Pharmacogenomics and end-organ susceptibility to injury in the perioperative period

Genomic medicine has provided new mechanistic understanding for many complex diseases over the last 5–10 years. More recently genomic approaches have been applied to the perioperative paradigm, facilitating identification of patients at high risk for adverse events, as well as those who will respond better/worse to specific pharmacologic therapies. The consistent biological theme emerging is that while inflammation is important in healing from surgical trauma, patients who are too robustly proinflammatory appear to be at higher risk for adverse perioperative events. Precise predictors of each adverse event are being elucidated so that corrective therapeutics can be instituted to improve outcomes in high-risk patients. While the field of perioperative genomics could be considered in its infancy, such approaches are the wave of the future.

Introduction

The ability to identify patients at high risk for perioperative and peri-procedure adverse events is critical so that interventions can be identified that optimize outcome. Over 40 million patients undergo surgery annually in the U.S., resulting in costs of $450 billion per year¹, a number which continues to rise with the aging population world-wide. The operating room is a unique setting where acute, robust, and generalized proinflammatory cascades are initiated on a reproducible basis (see perioperative physiology discussion below). An advantage of using a robust surgical perturbation to elucidate novel mechanisms underlying perioperative adverse events is that the surgical stressor is usually elective, predictable (occurs on the day of surgery), graded (magnitude of insult increases with length of surgery, cardiopulmonary bypass [CPB] and/or aortic cross-clamp or other ischemia/reperfusion injury), adverse cardiovascular outcomes peak within days (e.g. perioperative myocardial ischemia/infarction peaks on postoperative day 1–2), sufficiently common to be studied (e.g. 7–15% of cardiac surgery patients have perioperative myocardial ischemia/injury*2, *3), and patients are routinely invasively monitored and treated using routes that facilitate obtaining unique human specimens (e.g. arterial and coronary sinus blood, human atrium, adipose tissue, etc.). These characteristics make the surgical environmental a unique perturbation capable of revealing latent phenotypes and mechanisms underlying acute perioperative adverse events.

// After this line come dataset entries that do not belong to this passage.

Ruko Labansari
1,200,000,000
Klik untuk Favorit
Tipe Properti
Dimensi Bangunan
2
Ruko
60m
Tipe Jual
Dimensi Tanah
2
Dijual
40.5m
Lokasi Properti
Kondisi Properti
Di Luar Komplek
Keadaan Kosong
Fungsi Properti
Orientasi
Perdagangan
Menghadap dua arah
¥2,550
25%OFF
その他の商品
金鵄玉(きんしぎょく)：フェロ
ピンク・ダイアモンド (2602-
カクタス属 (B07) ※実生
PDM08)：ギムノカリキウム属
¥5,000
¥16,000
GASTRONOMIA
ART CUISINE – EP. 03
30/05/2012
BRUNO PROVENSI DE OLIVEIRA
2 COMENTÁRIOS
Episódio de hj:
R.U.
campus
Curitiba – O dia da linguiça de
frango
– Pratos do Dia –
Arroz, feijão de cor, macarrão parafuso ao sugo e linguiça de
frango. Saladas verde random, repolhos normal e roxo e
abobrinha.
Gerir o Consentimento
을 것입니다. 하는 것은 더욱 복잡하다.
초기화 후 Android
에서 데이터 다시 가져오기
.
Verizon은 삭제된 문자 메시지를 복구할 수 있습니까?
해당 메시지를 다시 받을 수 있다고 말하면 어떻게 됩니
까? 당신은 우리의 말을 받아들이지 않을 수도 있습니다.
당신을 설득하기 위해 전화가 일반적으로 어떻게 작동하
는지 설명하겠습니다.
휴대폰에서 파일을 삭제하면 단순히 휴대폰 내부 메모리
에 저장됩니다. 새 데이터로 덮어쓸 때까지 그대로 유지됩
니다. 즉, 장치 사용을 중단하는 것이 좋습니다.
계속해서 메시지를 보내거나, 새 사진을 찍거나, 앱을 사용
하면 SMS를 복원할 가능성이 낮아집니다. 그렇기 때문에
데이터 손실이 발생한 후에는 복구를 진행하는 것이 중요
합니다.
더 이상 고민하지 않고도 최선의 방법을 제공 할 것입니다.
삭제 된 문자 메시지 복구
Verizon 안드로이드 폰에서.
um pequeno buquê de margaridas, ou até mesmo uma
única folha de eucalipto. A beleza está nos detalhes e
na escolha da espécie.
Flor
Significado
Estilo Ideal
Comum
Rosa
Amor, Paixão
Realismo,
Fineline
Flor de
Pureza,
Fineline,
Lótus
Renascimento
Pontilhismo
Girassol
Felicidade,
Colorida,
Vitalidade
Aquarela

Despite advances in surgical, anesthetic, and cardioprotective strategies, the incidence of perioperative adverse events continues to be significant, and is associated with reduced short and long-term survival.⁴ Since all surgical patients are exposed to perturbations that potentially activate inflammation, coagulation, and other stress-related pathways, but only a subset experience adverse perioperative events (even after controlling for co-existent disease), a genetic component is likely involved. To explore this further, the next sections will review general genetic/genomic concepts, complex physiologic pathways activated during surgery, generalizability of the perioperative physiology paradigm, effects of genetic variability on such physiology, and finally data associating genetic variants related to adverse perioperative events.